This is your weekly roundup of voting rights stories we’re watching, published every Monday.
SCOTUS Shocker: John Roberts sided with the liberals to block — for now — the Trump administration’s census citizenship question. His opinion left plenty of room for the administration to re-add it — the only thing that might stop them is time. We should get a sense on Monday whether Trump is going to back down, or whether he’ll push back the survey’s printing deadline to give adding the question another go.
Partisan Gerrymandering Gets SCOTUS’ OK: The conservative majority gave politicians the green light to gerrymander to their little hearts’ content — as long as it’s for partisan, and not racial, reasons. The court said Thursday that the federal judiciary had no authority to review the constitutionality of those maps. Voting rights advocates are vowing to use other methods — like state court challenges and independent commissions — to rein in the practice, but election experts note that the court’s decision will make it harder for courts to police racial gerrymanders.
The first sign of the damage to voting rights the Supreme Court has wrought: the parties in the Wisconsin partisan gerrymandering case, which was set to go to trial this month, moved to have it dismissed in light of Thursday’s ruling.
A poll tax in Florida: Gov. Ron DeSantis signed into law on Friday legislation that undermined the felon re-enfranchisement ballot initiative passed by Florida voters last year. It requires that ex-felons pay back all fees — including administrative fees not related to their sentence — before regaining the franchise, putting in jeopardy the voting rights of 1.1 million of the 1.4 million ex-felons who would have become eligible to vote under the initiative. Already two lawsuits have been filed challenging the new GOP law.

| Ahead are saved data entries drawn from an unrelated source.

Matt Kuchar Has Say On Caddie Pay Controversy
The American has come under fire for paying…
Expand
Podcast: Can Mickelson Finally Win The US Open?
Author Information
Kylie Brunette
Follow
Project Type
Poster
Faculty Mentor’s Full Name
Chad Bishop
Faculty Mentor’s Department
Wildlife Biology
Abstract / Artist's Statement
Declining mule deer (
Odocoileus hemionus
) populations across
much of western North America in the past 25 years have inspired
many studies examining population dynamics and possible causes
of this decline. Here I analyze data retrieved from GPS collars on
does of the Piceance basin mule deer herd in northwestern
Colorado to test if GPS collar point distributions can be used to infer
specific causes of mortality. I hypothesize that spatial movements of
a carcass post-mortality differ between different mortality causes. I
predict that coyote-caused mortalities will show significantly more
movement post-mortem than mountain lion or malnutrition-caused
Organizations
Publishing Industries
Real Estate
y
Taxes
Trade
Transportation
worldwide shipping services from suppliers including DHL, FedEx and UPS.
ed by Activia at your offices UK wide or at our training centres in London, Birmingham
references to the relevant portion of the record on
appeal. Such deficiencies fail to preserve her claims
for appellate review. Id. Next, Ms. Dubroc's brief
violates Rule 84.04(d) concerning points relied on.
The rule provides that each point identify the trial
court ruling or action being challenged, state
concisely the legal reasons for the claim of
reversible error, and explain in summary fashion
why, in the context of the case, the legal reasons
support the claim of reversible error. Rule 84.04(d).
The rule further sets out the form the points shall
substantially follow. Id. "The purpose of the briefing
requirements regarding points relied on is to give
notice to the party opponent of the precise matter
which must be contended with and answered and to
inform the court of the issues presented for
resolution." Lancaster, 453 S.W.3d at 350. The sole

Another state goes after citizen ballots: One of the many ironies in Roberts’ gerrymandering opinion is that he pointed to the citizen-led redistricting reform effort as a reason for courts not to get involved just as Republican states clamp down on those efforts. One way they’re doing that is making it harder for citizens to embark on petition drives for the kind of ballot initiatives that can set up redistricting commissions. Arkansas is the latest state to do so, just as a petition drive for a redistricting commission gets underway there. Here are some other states looking to make petition drives more burdensome:
Voting rights gets short shrift at Dem debate: On a monumental week for voting rights, the issue got very little attraction at the Democratic debates last week. There were not individual questions about voting rights, and only a few candidates worked the issue into their answers proactively.
- Beto O’Rourke hit the highlights of his voting rights platform
- Amy Klobuchar talked about her focus on election security
- Eric Swalwell named checked the census citizenship question issue, but didn’t go into detail on how he’d deal with it
- Pete Buttigeig said democracy reform would be his first priority
She didn’t talk about it at the debate, but the day of, Sen. Elizabeth Warren released her voting rights plan. It includes:
- Setting federal standards on policies like early voting, registration, list maintenance and gerrymandering
- Incentivizing those standards through federal funding
- More secure election technology
- Federal intervention in places with discriminatory voting policies
On Thursday, she also unveiled a proposal to re-do the 2020 census once she takes office if the Trump citizenship question is allowed to stay on it.